The basic parameters of ovine protein synthesis were investigated in a series of experiments using variables such as intake, stage of maturity and amino acid addition and deletion. Inter-species comparisons were also made between the ovine and redclaw crayfish (Cherax quadricarinatus). Protein synthesis was examined in more detail than previous studies by quantifying mRNA translation and specifically ribosome elongation time.
The effect of level of intake on the parameters of protein synthesis in the ovine liver, skin, rumen, duodenum, semimembranosus and longissimus dorsi muscles was investigated (Chapter 3). Protein fractional synthesis rate (FSR) increased in most tissues (liver, duodenum, skin and muscles) in response to increased level of intake. The increase in protein FSR within each tissue was attributed to an increase in mRNA translational efficiency, however there was no effect of increased level of intake on ribosome elongation time leading to the inference that an increase in translational efficiency by level of intake occurred through increased ribosome initiation rates. Ovine ribosome elongation times were documented between 82 (semimembranosus muscle) and 379 seconds (duodenum). A comparison of tissue types found that those tissues with higher total RNA levels had associated higher protein FSR's. Higher protein FSR's and higher translational efficiencies were correlated with longer ribosome elongation times. However the ribosome elongation time per unit of total RNA was lower in tissues with higher translational efficiencies and longer in tissues with lower translational efficiencies.

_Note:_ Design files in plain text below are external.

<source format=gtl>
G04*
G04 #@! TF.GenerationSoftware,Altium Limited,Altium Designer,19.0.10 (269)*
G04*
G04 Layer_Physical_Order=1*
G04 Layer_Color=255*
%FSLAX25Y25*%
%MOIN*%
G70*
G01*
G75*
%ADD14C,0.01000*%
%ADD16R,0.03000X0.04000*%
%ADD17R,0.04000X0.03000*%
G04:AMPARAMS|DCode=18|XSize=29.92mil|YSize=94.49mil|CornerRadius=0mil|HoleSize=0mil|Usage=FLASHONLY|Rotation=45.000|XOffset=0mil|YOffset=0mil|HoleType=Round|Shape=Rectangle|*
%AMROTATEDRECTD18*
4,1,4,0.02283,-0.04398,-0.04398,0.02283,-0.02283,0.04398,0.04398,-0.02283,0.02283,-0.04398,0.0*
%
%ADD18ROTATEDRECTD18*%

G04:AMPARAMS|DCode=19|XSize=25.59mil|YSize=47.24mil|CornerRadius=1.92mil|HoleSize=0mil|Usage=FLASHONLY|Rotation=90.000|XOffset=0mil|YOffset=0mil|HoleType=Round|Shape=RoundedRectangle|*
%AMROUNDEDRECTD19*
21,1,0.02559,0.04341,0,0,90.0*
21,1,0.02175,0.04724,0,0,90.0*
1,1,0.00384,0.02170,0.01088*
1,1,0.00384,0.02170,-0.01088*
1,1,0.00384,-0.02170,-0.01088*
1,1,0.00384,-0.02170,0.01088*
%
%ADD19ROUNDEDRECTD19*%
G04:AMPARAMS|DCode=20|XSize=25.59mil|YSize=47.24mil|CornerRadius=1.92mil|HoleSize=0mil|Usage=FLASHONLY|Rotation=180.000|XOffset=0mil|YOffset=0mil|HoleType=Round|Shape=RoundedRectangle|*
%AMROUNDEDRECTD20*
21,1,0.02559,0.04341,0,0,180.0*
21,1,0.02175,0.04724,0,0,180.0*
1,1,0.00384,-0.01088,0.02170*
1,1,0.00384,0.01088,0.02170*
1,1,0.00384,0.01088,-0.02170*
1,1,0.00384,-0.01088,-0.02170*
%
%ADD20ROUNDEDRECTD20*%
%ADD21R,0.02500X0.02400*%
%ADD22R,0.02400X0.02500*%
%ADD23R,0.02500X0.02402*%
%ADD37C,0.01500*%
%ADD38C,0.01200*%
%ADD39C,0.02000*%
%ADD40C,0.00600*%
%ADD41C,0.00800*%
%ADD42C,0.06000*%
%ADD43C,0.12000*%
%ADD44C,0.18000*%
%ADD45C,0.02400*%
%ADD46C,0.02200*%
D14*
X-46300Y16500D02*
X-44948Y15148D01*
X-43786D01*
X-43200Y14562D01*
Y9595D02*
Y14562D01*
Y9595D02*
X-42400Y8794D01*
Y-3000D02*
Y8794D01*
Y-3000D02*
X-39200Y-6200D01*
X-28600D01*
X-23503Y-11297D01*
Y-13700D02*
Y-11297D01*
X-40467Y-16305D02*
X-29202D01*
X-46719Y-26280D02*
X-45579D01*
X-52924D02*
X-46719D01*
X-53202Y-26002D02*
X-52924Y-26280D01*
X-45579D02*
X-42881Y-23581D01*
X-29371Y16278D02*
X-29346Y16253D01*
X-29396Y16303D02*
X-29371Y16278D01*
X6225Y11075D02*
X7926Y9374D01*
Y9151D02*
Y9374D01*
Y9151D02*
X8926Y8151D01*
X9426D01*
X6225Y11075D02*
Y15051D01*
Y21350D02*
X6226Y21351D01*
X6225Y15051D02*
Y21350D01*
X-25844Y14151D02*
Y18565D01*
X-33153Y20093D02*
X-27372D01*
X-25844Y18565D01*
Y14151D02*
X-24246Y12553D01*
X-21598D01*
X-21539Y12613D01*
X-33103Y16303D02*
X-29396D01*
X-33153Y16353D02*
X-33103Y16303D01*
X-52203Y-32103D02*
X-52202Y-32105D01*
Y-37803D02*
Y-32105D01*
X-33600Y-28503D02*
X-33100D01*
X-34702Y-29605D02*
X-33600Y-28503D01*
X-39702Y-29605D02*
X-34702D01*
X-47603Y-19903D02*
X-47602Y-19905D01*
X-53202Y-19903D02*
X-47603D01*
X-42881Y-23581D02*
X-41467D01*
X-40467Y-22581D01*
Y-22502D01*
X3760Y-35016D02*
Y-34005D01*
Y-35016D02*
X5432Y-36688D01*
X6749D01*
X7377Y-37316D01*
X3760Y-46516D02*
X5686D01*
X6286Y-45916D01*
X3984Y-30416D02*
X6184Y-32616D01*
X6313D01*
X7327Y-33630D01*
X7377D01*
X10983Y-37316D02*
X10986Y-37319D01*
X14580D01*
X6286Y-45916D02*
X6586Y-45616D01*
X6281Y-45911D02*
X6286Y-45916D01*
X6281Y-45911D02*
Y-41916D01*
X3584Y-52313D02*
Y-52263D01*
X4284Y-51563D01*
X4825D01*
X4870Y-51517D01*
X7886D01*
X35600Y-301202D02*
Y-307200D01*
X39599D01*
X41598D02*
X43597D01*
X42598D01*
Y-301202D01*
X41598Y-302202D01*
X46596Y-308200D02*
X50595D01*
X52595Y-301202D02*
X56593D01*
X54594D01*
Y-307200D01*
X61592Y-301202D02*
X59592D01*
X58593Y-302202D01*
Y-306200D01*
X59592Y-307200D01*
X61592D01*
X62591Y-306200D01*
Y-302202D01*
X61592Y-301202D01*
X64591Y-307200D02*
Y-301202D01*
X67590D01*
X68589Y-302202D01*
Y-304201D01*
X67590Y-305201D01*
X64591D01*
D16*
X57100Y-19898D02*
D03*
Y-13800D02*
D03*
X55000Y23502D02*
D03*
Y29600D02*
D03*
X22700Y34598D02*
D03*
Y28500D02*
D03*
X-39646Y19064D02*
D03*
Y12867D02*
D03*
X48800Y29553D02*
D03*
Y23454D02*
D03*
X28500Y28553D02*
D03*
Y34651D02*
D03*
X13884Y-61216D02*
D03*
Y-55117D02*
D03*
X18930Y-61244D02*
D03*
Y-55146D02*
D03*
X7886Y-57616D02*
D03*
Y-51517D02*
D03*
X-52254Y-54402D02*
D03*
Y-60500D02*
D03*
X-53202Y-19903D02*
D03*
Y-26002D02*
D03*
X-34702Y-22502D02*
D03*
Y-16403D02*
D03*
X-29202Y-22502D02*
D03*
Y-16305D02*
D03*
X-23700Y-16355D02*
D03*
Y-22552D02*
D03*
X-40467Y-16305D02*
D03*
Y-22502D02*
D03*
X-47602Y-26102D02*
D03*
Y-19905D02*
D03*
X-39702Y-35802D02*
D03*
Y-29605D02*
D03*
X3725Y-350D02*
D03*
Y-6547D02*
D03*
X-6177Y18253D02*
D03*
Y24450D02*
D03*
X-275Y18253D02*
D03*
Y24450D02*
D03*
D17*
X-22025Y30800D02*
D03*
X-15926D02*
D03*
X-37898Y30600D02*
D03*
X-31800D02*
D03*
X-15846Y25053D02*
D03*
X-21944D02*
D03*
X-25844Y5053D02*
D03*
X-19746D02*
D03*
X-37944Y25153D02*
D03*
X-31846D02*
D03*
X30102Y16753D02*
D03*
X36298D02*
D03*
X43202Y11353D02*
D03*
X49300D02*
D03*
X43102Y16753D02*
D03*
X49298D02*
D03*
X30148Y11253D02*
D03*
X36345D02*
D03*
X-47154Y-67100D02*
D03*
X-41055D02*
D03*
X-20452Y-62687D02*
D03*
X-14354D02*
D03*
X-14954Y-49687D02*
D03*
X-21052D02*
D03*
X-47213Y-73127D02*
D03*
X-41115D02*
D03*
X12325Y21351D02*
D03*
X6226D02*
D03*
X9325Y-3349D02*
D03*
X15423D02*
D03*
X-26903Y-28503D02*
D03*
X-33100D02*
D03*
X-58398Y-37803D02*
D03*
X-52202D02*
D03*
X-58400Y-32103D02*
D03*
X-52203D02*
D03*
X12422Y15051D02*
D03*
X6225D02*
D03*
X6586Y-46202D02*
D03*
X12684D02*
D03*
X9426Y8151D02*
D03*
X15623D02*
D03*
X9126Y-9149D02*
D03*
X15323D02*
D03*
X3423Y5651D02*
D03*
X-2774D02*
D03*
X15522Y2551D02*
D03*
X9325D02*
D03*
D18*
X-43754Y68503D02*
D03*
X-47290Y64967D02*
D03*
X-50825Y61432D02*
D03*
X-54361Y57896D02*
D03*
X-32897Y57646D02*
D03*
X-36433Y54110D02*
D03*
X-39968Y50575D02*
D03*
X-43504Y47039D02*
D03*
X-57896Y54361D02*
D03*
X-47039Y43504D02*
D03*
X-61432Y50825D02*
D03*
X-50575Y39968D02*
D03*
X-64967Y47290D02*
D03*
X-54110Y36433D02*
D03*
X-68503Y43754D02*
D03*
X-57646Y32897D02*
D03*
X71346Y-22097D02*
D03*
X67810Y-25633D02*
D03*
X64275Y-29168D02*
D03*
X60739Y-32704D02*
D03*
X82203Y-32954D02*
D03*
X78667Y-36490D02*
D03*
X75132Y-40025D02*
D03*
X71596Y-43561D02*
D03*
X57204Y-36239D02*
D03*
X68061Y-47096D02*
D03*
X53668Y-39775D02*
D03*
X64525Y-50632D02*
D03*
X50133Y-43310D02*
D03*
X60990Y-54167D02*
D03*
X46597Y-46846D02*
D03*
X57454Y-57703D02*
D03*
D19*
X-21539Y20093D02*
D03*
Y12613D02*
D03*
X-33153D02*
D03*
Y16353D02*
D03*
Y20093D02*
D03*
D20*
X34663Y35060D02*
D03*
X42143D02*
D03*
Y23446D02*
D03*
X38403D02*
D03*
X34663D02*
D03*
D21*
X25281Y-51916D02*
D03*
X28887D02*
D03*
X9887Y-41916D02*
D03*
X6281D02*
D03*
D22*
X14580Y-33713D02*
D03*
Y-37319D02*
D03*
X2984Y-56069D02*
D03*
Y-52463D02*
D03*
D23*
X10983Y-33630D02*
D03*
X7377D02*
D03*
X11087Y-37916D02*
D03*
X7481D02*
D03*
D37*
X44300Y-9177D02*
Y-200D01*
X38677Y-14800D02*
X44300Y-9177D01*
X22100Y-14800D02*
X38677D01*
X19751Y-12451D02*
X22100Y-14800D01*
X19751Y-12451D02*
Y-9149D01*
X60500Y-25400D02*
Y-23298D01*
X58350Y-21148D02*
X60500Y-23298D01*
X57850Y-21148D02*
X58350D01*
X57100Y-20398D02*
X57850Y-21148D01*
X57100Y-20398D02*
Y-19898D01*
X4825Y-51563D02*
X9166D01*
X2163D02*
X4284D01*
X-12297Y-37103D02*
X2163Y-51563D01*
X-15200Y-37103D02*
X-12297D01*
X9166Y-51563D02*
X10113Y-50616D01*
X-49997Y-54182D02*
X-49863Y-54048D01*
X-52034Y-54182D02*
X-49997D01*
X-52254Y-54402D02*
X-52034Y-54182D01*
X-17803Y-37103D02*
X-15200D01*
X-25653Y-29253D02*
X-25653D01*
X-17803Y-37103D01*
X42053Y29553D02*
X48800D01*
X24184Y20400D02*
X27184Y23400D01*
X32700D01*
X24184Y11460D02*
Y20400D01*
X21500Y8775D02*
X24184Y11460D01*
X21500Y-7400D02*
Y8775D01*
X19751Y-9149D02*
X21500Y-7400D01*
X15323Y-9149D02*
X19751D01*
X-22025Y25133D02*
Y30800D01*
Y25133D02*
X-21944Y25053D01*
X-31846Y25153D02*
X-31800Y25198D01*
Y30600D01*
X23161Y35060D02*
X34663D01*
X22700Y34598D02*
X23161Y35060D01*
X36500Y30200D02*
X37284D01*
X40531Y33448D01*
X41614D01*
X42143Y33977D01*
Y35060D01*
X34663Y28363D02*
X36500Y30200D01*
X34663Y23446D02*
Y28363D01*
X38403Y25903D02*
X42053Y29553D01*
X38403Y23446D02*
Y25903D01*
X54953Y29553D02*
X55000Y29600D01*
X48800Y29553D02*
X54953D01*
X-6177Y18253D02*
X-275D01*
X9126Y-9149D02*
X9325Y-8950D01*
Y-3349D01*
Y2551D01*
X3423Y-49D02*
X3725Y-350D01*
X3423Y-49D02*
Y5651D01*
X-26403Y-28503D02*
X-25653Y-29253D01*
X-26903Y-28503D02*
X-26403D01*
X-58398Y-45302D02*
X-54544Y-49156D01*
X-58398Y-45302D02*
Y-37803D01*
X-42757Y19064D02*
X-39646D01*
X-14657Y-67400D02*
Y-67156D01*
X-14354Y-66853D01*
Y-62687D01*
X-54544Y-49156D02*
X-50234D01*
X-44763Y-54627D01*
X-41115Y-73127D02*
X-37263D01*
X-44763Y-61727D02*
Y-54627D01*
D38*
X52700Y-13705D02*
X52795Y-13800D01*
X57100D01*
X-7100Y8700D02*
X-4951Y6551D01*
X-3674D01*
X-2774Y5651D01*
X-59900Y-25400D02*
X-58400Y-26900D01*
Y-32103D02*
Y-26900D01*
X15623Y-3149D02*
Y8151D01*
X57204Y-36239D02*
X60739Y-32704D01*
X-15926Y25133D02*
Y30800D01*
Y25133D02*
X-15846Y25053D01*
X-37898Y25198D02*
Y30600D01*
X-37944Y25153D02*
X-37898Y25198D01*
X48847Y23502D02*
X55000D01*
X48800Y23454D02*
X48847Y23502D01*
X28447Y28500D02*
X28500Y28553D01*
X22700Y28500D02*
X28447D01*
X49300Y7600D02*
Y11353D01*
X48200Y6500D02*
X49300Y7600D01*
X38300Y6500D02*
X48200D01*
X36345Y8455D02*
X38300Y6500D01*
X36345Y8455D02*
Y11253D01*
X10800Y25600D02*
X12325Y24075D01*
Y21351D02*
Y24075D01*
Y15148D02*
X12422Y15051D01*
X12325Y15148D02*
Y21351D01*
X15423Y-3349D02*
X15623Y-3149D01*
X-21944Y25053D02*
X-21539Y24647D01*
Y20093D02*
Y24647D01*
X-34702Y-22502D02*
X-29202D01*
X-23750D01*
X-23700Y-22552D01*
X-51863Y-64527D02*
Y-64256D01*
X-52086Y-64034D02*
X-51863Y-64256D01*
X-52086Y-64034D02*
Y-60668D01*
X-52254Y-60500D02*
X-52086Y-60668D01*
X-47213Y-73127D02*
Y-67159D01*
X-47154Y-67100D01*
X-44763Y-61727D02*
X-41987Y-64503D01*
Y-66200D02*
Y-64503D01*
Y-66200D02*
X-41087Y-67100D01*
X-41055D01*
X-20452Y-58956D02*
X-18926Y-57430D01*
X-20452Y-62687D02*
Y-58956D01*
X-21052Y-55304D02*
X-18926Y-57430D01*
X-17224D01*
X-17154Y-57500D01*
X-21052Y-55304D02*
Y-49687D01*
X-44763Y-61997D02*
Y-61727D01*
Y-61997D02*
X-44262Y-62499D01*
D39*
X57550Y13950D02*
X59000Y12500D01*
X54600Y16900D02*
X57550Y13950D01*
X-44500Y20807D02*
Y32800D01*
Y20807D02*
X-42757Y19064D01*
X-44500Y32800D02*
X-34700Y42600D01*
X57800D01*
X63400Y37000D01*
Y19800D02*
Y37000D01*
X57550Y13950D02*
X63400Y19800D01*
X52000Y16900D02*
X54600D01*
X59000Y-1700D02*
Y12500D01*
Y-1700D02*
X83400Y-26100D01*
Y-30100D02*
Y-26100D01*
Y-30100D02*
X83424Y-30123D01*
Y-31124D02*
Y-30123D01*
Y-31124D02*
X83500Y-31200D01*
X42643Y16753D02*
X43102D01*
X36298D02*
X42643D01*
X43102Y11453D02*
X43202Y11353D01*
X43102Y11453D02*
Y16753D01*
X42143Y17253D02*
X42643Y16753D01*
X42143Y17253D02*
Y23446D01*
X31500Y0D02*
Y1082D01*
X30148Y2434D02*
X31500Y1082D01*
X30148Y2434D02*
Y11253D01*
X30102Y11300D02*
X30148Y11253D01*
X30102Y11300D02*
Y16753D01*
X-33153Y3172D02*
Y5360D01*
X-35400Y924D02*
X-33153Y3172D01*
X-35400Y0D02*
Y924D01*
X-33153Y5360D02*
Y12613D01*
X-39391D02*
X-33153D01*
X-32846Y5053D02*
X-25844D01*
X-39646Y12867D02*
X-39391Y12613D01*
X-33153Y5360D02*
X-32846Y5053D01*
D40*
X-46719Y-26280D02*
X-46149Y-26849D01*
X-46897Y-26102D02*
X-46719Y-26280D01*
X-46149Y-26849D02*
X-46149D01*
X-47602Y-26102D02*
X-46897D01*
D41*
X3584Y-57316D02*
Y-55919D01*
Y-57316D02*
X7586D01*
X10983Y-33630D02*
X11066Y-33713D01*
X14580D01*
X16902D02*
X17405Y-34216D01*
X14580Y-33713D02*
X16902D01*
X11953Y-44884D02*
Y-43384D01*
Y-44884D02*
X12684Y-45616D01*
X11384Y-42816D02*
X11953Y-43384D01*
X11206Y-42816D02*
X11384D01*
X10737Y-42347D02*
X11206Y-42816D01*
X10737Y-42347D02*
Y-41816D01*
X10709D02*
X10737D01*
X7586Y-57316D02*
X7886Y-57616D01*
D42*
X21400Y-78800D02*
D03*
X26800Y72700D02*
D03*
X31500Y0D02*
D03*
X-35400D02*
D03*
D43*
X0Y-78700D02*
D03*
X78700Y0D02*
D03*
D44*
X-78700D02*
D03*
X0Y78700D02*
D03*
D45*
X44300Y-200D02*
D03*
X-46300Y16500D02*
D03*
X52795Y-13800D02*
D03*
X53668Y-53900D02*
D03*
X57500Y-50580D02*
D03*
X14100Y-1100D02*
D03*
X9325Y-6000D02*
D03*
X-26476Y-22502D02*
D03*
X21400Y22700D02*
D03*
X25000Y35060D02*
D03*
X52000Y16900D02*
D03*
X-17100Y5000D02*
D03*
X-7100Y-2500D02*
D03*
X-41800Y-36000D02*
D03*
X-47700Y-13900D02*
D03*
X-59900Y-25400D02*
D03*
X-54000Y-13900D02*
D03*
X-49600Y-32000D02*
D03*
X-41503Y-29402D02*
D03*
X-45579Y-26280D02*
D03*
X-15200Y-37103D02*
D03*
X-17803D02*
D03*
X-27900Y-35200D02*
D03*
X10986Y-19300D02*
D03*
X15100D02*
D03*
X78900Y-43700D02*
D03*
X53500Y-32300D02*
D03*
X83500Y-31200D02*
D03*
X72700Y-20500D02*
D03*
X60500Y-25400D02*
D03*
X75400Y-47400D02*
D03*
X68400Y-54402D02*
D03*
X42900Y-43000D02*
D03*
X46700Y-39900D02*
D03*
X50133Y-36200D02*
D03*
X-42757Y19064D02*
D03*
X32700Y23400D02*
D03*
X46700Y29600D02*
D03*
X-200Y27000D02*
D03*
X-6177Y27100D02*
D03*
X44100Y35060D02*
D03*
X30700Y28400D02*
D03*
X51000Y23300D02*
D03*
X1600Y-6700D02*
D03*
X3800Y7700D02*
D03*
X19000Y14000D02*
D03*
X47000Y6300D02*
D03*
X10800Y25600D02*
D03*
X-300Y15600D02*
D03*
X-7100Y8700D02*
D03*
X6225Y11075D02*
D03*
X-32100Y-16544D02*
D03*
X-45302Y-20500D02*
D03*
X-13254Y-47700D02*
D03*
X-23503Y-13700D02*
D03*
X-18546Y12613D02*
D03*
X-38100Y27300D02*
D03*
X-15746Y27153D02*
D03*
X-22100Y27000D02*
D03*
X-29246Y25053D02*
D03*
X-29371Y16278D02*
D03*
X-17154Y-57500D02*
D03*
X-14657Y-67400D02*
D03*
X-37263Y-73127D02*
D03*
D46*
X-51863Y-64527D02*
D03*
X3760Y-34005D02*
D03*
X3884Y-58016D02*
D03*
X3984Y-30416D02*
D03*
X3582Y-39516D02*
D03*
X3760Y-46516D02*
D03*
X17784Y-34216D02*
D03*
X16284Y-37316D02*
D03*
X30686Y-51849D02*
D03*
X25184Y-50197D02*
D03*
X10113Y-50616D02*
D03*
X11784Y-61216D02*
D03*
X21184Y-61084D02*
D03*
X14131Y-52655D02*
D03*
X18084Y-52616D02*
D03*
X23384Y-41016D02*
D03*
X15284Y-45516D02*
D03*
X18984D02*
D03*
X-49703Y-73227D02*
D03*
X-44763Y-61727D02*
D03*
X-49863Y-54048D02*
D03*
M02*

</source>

An increased level of maturity resulted in decreased protein FSR in all tissues. This resulted from a decline in total RNA (liver, skin and muscles) and DNA (except for rumen) and a reduced translational efficiency in liver, duodenum and rumen tissues. In all tissues an increase in ribosome elongation time with increased stage of maturity was documented. Unlike the effect of intake the effects of increased stage of maturity within the tissues are predominantly related to cell capacity for synthesis, but also affected by the ribosome elongation time. The current study also demonstrated that the mechanism of age related decline in protein FSR is not universal for all tissues in the ruminant and not similar to that of intake. Skin and muscle tissue was able to compensate for declines in cell capacity for protein synthesis (RNA) by maintaining or increasing translational efficiency.
Specific nutrient manipulation of the diet through the addition of a complete group of amino acids (arginine, lysine, histidine, threonine, methionine and cysteine) and a limiting group (methionine and cysteine absent) by jugular infusion and the dietary supplementation of fishmeal was undertaken to directly manipulate ribosome elongation times (Chapter 5). The addition of amino acids and fishmeal supplementation increased protein FSR in all tissues through the same parameters as that of increased level of intake (assumed to be at the ribosome initiation level as there were no changes in ribosome elongation time). The deletion of methionine and cysteine from the infusion treatment had no consistent effects in this study.
Redclaw crayfish (Cherax quadricarinatus), a freshwater decapod crustacean display a large variation in weight gain. There was no relationship found between the large variation in weight gain in the redclaw and protein FSR (Chapter 6). Similarly, no relationship was found between protein FSR and any other parameter measured (RNA, DNA, translational efficiency or ribosome elongation rate) in the redclaw. Ribosome elongation rates between the redclaw tail muscle (54.5 to 270.7 seconds) and the ovine muscles (85.7 to 182.9 seconds) appear to be similar with larger variation in the redclaw. The study of redclaw showed that the molecular mechanisms of protein synthesis may be similar across species but the regulation of synthesis and growth is different.
In conclusion, ribosome elongation times have been documented in ovine liver, duodenum, skin, rumen, semimembranosus muscle and longissimus dorsi muscle and the redclaw crayfish for the first time. The effects of increased level of intake, stage of maturity and amino acid and fishmeal supplementation on the ovine tissues with respect to protein FSR, RNA, DNA, translational efficiency and ribosome elongation time are reported. The mechanisms by which level of intake and amino acid and fishmeal supplementation affect protein synthesis were found to be the same, with ribosome initiation postulated to have the predominant effect on protein FSR as there were few treatment effects on ribosome elongation time. Increased stage of maturity effects on protein FSR occur through declining cell capacity for synthesis and reduced translational efficiency. Ribosome elongation time has been shown to be an important influence in this relationship. Practically this study identifies the ability to increase the potential for faster and more efficient growth. Firstly by selecting animals for higher RNA content, shown to have the largest effect on protein synthesis and then for greater translational efficiency based on the ability for higher ribosome initiation rates as more efficient translation leads to higher protein synthesis and growth. This study has also highlighted the potential to increase protein synthesis in specific tissues. Fishmeal has been identified as a supplement with the right balance of nutrients to create higher rates of protein synthesis in the peripheral tissues (specifically muscle).
It was concluded that ribosome elongation time is not the major factor influencing protein FSR but there are differences between tissues and some nutritional treatments related to the size of molecule being synthesized and the velocity of the ribosome along the mRNA.